Sheldrake: Yes. It must be of enormous advantage; individuals
that bump into others at high speed are obviously going to be at a
disadvantage.
Bekoff: Because of your background your research has people
really thinking. As a culture we tend to worship the hard sciences, physics and
chemistry. So the response is, "Now here's somebody who's trained in
physics and really thinks about these things, so there must be some kind of material
foundation for this stuff." What you're doing is going to really change
the way people think. I'm grateful that you do it.
Sheldrake: I'm delighted you think that. There are very few
people in the scientific world who can quite see this and cut through the
prejudices that are deeply imbedded during scientific training.

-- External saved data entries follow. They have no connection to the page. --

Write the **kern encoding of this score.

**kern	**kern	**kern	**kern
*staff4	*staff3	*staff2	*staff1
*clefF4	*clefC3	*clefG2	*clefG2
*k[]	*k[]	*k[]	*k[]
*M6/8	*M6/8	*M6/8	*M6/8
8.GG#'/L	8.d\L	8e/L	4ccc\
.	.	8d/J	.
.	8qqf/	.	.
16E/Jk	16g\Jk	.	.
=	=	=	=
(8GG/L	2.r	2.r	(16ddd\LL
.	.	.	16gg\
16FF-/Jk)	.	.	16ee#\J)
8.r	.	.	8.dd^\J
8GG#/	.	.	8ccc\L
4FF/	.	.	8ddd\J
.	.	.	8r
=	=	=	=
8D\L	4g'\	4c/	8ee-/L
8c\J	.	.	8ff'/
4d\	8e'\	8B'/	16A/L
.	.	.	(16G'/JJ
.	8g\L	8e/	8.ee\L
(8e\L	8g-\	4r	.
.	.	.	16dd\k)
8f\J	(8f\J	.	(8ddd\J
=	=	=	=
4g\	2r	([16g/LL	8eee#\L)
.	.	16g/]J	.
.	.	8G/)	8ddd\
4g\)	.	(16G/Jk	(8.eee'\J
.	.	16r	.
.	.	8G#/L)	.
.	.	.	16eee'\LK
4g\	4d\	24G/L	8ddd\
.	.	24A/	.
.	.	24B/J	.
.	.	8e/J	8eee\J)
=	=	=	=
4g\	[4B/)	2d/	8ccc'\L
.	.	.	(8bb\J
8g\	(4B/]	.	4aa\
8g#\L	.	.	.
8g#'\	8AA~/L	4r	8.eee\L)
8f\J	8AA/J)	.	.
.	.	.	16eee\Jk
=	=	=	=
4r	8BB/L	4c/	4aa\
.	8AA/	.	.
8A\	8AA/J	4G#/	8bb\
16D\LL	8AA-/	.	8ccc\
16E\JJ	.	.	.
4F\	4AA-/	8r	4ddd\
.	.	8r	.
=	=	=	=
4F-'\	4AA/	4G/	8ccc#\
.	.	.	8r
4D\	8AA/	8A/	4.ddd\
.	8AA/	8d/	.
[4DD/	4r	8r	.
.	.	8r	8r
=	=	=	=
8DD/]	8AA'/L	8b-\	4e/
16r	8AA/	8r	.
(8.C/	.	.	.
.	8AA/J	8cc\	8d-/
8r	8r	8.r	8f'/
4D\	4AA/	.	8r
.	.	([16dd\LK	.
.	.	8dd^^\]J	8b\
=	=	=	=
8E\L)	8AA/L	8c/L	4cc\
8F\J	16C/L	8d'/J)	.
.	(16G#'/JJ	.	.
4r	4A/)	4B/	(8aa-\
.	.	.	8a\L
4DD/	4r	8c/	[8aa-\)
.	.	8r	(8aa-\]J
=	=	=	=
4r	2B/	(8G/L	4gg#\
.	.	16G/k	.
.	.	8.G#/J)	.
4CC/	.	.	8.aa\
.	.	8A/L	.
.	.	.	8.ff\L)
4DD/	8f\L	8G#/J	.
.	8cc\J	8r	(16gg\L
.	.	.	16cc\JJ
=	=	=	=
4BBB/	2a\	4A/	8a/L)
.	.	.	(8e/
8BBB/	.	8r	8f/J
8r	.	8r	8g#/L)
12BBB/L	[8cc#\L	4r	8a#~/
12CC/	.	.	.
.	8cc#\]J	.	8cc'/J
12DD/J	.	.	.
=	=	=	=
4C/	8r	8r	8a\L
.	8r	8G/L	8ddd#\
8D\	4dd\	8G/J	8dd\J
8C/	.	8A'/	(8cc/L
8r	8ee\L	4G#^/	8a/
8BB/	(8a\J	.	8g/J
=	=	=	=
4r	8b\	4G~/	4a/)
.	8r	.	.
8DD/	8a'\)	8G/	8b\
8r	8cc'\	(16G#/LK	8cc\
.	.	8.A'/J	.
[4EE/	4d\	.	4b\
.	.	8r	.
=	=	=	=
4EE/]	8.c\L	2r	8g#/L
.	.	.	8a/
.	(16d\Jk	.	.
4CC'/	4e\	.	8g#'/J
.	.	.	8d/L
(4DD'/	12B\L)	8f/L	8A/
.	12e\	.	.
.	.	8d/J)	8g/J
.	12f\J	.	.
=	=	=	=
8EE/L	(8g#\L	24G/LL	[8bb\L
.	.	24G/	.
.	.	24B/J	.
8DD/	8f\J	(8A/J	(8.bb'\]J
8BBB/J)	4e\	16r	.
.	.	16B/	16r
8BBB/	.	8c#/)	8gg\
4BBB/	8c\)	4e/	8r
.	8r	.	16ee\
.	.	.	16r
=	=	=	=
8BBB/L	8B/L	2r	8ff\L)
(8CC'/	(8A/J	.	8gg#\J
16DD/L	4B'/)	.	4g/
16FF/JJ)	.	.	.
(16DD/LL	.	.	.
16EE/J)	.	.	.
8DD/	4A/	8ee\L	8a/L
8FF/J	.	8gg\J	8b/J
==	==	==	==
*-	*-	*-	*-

Bekoff: I really do believe that people are simply afraid at a
deep level of what this could all mean in terms of how we interact with nature
and other animals. I've been working with Michael Tobias, who has written an
excellent book entitled World War III. He works with environmental problems and
with animals, and one of the things that we talk about is just how differently
people talk about and view the world compared with how they actually treat the
world. If dogs could be telepathic and if chimpanzees do feel intense grief -
as Jane Goodall has shown - what this would mean is that animals are not
objects and we can no longer treat them as objects. They're not mere things for
us to do with what we please. The whole world is alive. I hope people pick up
on this, and I believe that they will. Obviously the way we've been doing
things for the last couple of centuries hasn't worked.